Atul Jose (MBA Admissions Consultant, F1GMAT): As someone who has created several entrepreneurial narratives for MIT and Stanford MBA Application, I can assure you that you are among the rare few who have the record to show it.
Although Business Schools are not technically looking for records of entrepreneurship (they just need to see examples of entrepreneurial thinking to understand your resourcefulness), your experience would be valuable for a Consulting career in FinTech or Strategy Consulting or lead Product Development in a Technology Company.
Since your passion lies in Technology, Haas would be a better fit from the four schools you have shortlisted (Haas, Kellogg, Ross, and INSEAD).
INSEAD – known for its consulting prowess, will value your international exposure. As long you position the motivation for the ‘Why MBA now’ question in unambiguous terms, your chances are strong for all the four schools.
Kellogg and Ross are below your potential.
In place of the two schools, if I were you, I would consider MIT and Stanford as the top two target schools. Haas the third and INSEAD fourth.
Read: MIT vs. Stanford MBA
Motivation
For entrepreneurial applicants, who failed or switched to a traditional career, motivation is easy to understand.
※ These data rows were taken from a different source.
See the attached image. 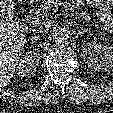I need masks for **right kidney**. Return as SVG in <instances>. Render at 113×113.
<instances>
[{
    "instance_id": "1",
    "label": "right kidney",
    "mask_w": 113,
    "mask_h": 113,
    "mask_svg": "<svg viewBox=\"0 0 113 113\" xmlns=\"http://www.w3.org/2000/svg\"><path fill=\"white\" fill-rule=\"evenodd\" d=\"M40 52L33 49L22 56L18 63V75L25 77L31 75L39 65Z\"/></svg>"
}]
</instances>
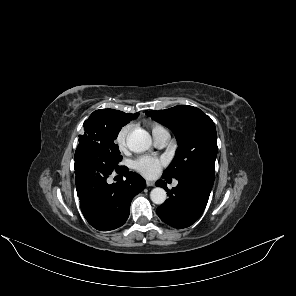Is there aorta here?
<instances>
[{"instance_id": "obj_1", "label": "aorta", "mask_w": 296, "mask_h": 296, "mask_svg": "<svg viewBox=\"0 0 296 296\" xmlns=\"http://www.w3.org/2000/svg\"><path fill=\"white\" fill-rule=\"evenodd\" d=\"M152 145L151 137L142 130H134L127 137V147L130 151L141 153ZM150 198L153 203L161 205L167 198L166 191L161 187H156L150 192Z\"/></svg>"}]
</instances>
For someone who has the experience and currently holds a Strategy role in a leading company in India, the motivation should be carefully crafted.
Before you write the ‘Why MBA’ Essay, ask yourself:
1. What is lacking in your current role/responsibility?
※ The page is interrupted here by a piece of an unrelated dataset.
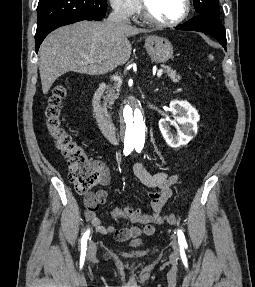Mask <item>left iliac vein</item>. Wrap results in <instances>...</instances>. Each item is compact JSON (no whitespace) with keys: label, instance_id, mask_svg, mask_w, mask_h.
Masks as SVG:
<instances>
[{"label":"left iliac vein","instance_id":"4c4485c4","mask_svg":"<svg viewBox=\"0 0 255 287\" xmlns=\"http://www.w3.org/2000/svg\"><path fill=\"white\" fill-rule=\"evenodd\" d=\"M172 246H173V249L175 250V252L177 253L178 252V244H177L176 240H173Z\"/></svg>","mask_w":255,"mask_h":287}]
</instances>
2. Is working for an international brand the primary motivation?
3. Have you been stereotyped into a role?
4. What is the growth path in the current company?
For Flat Organizations
The growth path will be limited, although the pay would be at par.
For many applicants, a pay-based incentive loses its sheen in 5-10 years. The responsibility to manage a large team and guide them to a strategic direction becomes a bigger incentive than titles.
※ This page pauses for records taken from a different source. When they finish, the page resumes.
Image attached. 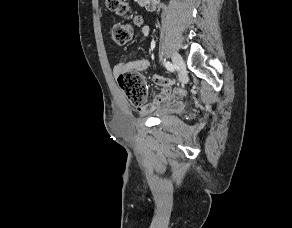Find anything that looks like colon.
Segmentation results:
<instances>
[{"label":"colon","mask_w":292,"mask_h":228,"mask_svg":"<svg viewBox=\"0 0 292 228\" xmlns=\"http://www.w3.org/2000/svg\"><path fill=\"white\" fill-rule=\"evenodd\" d=\"M109 10L124 15L129 12L127 0H106ZM141 23L139 17L132 19V23H116L110 28V37L116 45H125L132 36V24ZM118 84L130 103L136 107H142L147 99V91L142 75L134 70H127L121 73L117 78Z\"/></svg>","instance_id":"colon-1"}]
</instances>
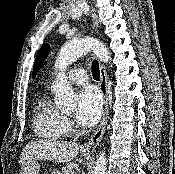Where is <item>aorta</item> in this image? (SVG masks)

For Entrepreneurial applicants who had a good exit as you had (less than 5M USD), the high of achieving the goal is often followed by a steady title in a known brand. This could be a double-edged sword for a creative person. Creative not in the traditional sense but entrepreneurial candidates who brainstorm and create MVP on the weekend. They look at the market problem and, instead of strategizing excessively, execute fast. Such freedom could be lacking in a known brand where strategic directions are decided top-down.
Understanding this quality will prevent a lot of heartaches as post-MBA roles would also be in larger brands where such freedom is lacking.
Consulting offers that freedom within the framework of the customer’s problem. You are free to come up with unique paths after considering the budget, competition, and market potential.
Product Development also can happen with serendipitous encounters with a customer problem. Even then, if the direction is not aligned with the company’s core strategy, such projects are tough to green light.